▸ **THE PROBLEM**
Every record must appear in your copy exactly as written, with no pictures.

*** Opening SOURCE RECORDS ***

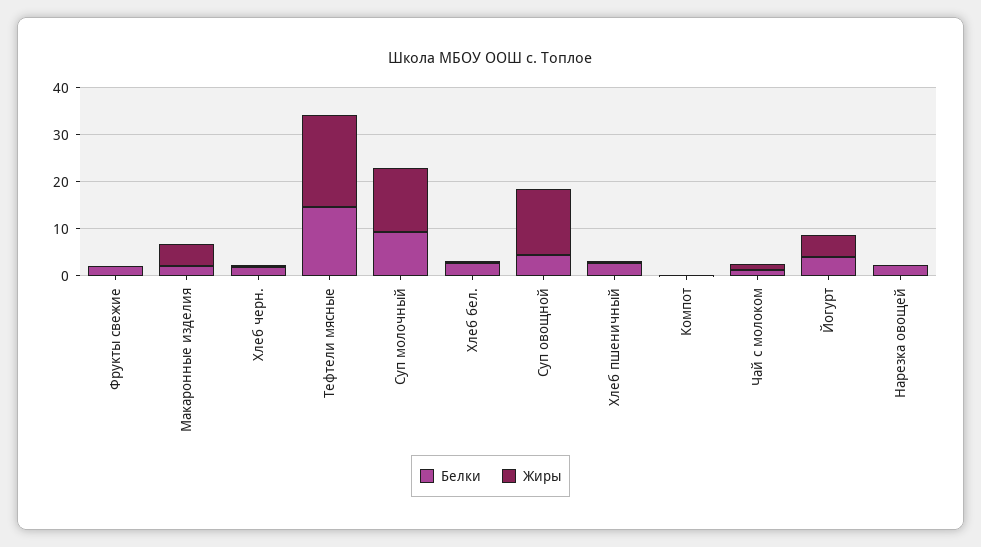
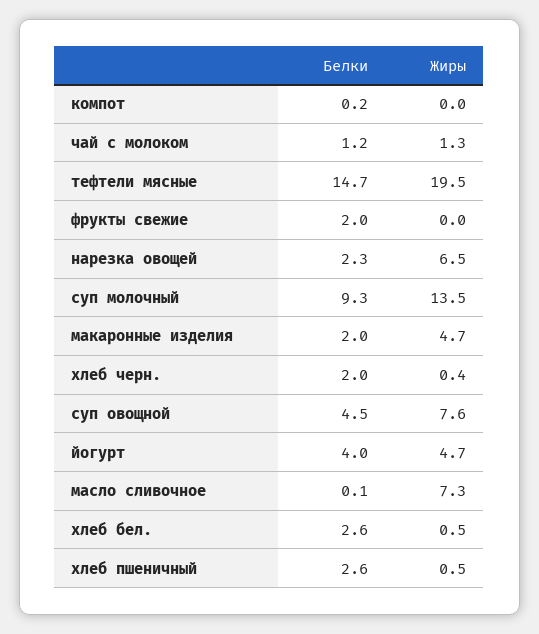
Жиры, Суп овощной: 14 -> 7.6
Жиры, Нарезка овощей: 0 -> 6.5
Белки, масло сливочное: none -> 0.1
Жиры, масло сливочное: none -> 7.3

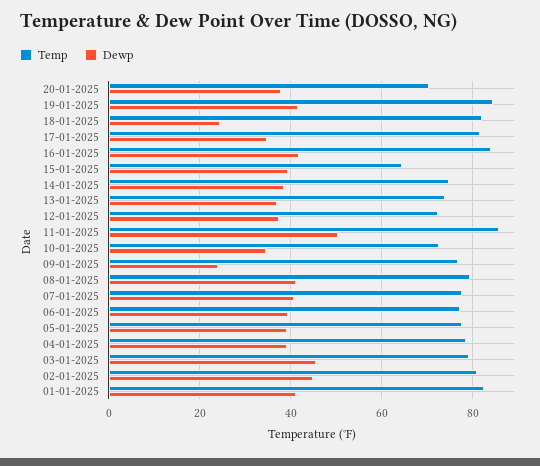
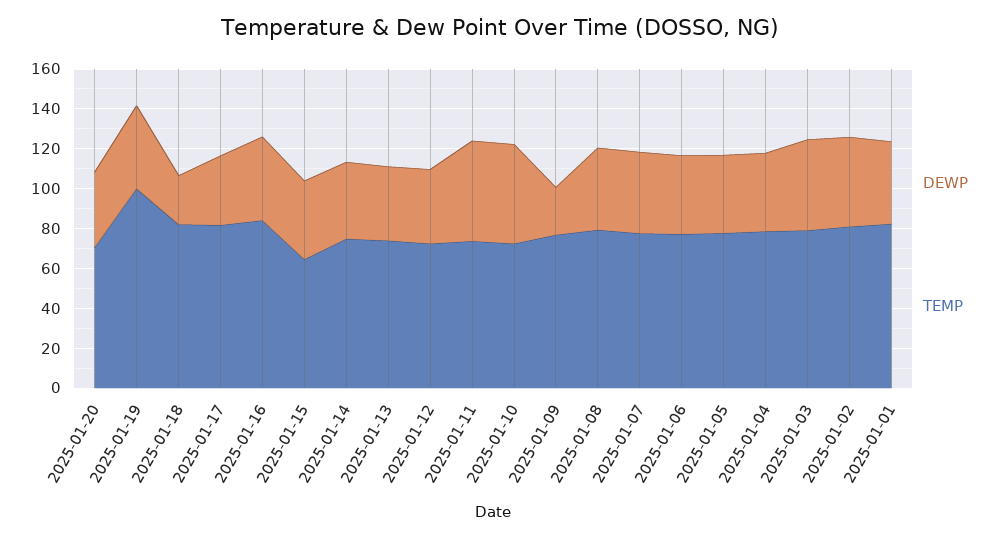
Temp, 19-01-2025: 84 -> 100
Temp, 11-01-2025: 86 -> 75
Dewp, 10-01-2025: 34 -> 50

*** Closing SOURCE RECORDS ***

▸ **PROBLEM SOLUTION**
Жиры, Суп овощной: 14 -> 7.6
Жиры, Нарезка овощей: 0 -> 6.5
Белки, масло сливочное: none -> 0.1
Жиры, масло сливочное: none -> 7.3

Temp, 19-01-2025: 84 -> 100
Temp, 11-01-2025: 86 -> 75
Dewp, 10-01-2025: 34 -> 50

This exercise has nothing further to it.